Le Français d’origine y a d’abord pris Raonic sous son aile, puis Auger-Aliassime, parti de L’Ancienne--Lorette, il y a quatre ans. Aussi en chemin Vasek Pospisil, qu’Auger-Aliassime a vaincu vendredi pour décrocher sa première victoire dans le tableau principal d’un tournoi de l’ATP, sans oublier Denis Shapovalov et Peter Polansky.

Ces cinq Canadiens étaient au tableau principal d’Indian Wells. Ils ont appris de mentors français : Louis Borfiga, vice-président au développement de l’élite à Tennis Canada, Marx et maintenant Frédéric Fontang, depuis un an.

Fontang accompagnait justement Auger-Aliassime en Californie. Marx a suivi la rencontre de Montréal. «Félix a besoin de plus d’attention qu’il y a deux ans. Ça représente entre 30 et 35 semaines sur la route dans l’année, alors il faut pouvoir souffler», fait valoir Marx, à propos de sa garde partagée avec Fontang.

Et qu’a-t-il pensé du match? «Milos était difficile à manœuvrer, je l’ai trouvé bon. C’était son meilleur match depuis le début de l’année. Il était mobilisé, concentré et ç’a paru. Au final, le résultat est assez logique», résume Marx.

La différence au service

Le service s’est bien sûr retrouvé au centre du débat, les deux en faisant leur arme de prédilection. «Félix a moins bien servi que contre Vasek. Il faut dire que Milos met beaucoup de pression sur les jeux de service adverses, parce que lui-même sert très bien. Le fait que Félix a passé moins de 50 % [48 %, 27/56] de premières balles a joué pour beaucoup. Au bout d’un moment, il s’est mis en danger.»

Si «Félix a été bon», Marx estime avoir vu le meilleur de Raonic depuis son retour de blessure. «On l’a vu dominant, au milieu du match. Il frappait fort et on sentait que ça faisait mal.» Mais pas encore le Raonic qui a atteint le troisième échelon du classement mondial il y a moins d’un an et demi.

«Ça va prendre encore un peu de temps», estime Marx. «On le voit avec beaucoup de joueurs cette semaine, comme Novak Djokovic», éliminé dès son premier match par le 109e mondial. «Quand tu t’absentes, ce n’est pas facile de retrouver le rythme.

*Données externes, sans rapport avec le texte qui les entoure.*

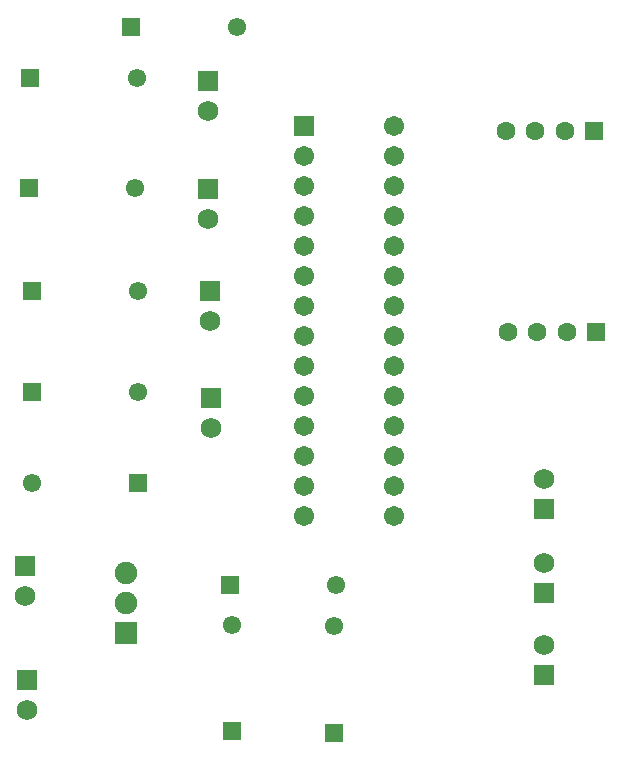
<source format=gts>
G04*
G04 #@! TF.GenerationSoftware,Altium Limited,Altium Designer,22.1.2 (22)*
G04*
G04 Layer_Color=8388736*
%FSLAX43Y43*%
%MOMM*%
G71*
G04*
G04 #@! TF.SameCoordinates,C0918504-A1FE-4B7F-BD87-C0AB04C77FA1*
G04*
G04*
G04 #@! TF.FilePolarity,Negative*
G04*
G01*
G75*
%ADD14R,1.753X1.753*%
%ADD15C,1.753*%
%ADD16R,1.703X1.703*%
%ADD17C,1.703*%
%ADD18R,1.553X1.553*%
%ADD19C,1.553*%
%ADD20C,1.903*%
%ADD21R,1.903X1.903*%
%ADD22R,1.553X1.553*%
%ADD23C,1.603*%
%ADD24R,1.603X1.603*%
D14*
X19939Y32004D02*
D03*
X4191Y17780D02*
D03*
X4318Y8128D02*
D03*
X19685Y58801D02*
D03*
X48133Y8509D02*
D03*
Y15494D02*
D03*
Y22606D02*
D03*
X19812Y41021D02*
D03*
X19685Y49657D02*
D03*
D15*
X19939Y29464D02*
D03*
X4191Y15240D02*
D03*
X4318Y5588D02*
D03*
X19685Y56261D02*
D03*
X48133Y11049D02*
D03*
Y18034D02*
D03*
Y25146D02*
D03*
X19812Y38481D02*
D03*
X19685Y47117D02*
D03*
D16*
X27813Y54991D02*
D03*
D17*
Y52451D02*
D03*
Y49911D02*
D03*
Y47371D02*
D03*
Y44831D02*
D03*
Y42291D02*
D03*
Y39751D02*
D03*
Y37211D02*
D03*
Y34671D02*
D03*
Y32131D02*
D03*
Y29591D02*
D03*
Y27051D02*
D03*
Y24511D02*
D03*
Y21971D02*
D03*
X35433Y54991D02*
D03*
Y52451D02*
D03*
Y49911D02*
D03*
Y47371D02*
D03*
Y44831D02*
D03*
Y42291D02*
D03*
Y39751D02*
D03*
Y37211D02*
D03*
Y34671D02*
D03*
Y32131D02*
D03*
Y29591D02*
D03*
Y27051D02*
D03*
Y24511D02*
D03*
Y21971D02*
D03*
D18*
X13153Y63373D02*
D03*
X13771Y24765D02*
D03*
X4644Y59055D02*
D03*
X21535Y16129D02*
D03*
X4517Y49784D02*
D03*
X4771Y41021D02*
D03*
Y32512D02*
D03*
D19*
X22153Y63373D02*
D03*
X4771Y24765D02*
D03*
X13644Y59055D02*
D03*
X30535Y16129D02*
D03*
X21717Y12755D02*
D03*
X30353Y12628D02*
D03*
X13517Y49784D02*
D03*
X13771Y41021D02*
D03*
Y32512D02*
D03*
D20*
X12700Y17145D02*
D03*
Y14605D02*
D03*
D21*
Y12065D02*
D03*
D22*
X21717Y3755D02*
D03*
X30353Y3628D02*
D03*
D23*
X47538Y37592D02*
D03*
X50038D02*
D03*
X45038D02*
D03*
X47371Y54610D02*
D03*
X49871D02*
D03*
X44871D02*
D03*
D24*
X52538Y37592D02*
D03*
X52371Y54610D02*
D03*
M02*

</source>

Il faut attendre de voir pour Milos», indique le coach.

Avec le Challenger de Drummondville rayé de l’horaire cette semaine, règle de l’ATP oblige parce qu’il a joué dimanche, Auger-Aliassime contemple la suite de sa saison. Il pourrait s’inscrire au Masters de Miami, la semaine prochaine, ou prendre une petite pause avant le début de la saison sur terre battue, dans deux semaines.

L’objectif pour 2018 reste d’entrer dans le top 100 mondial d’ici la fin de l’année.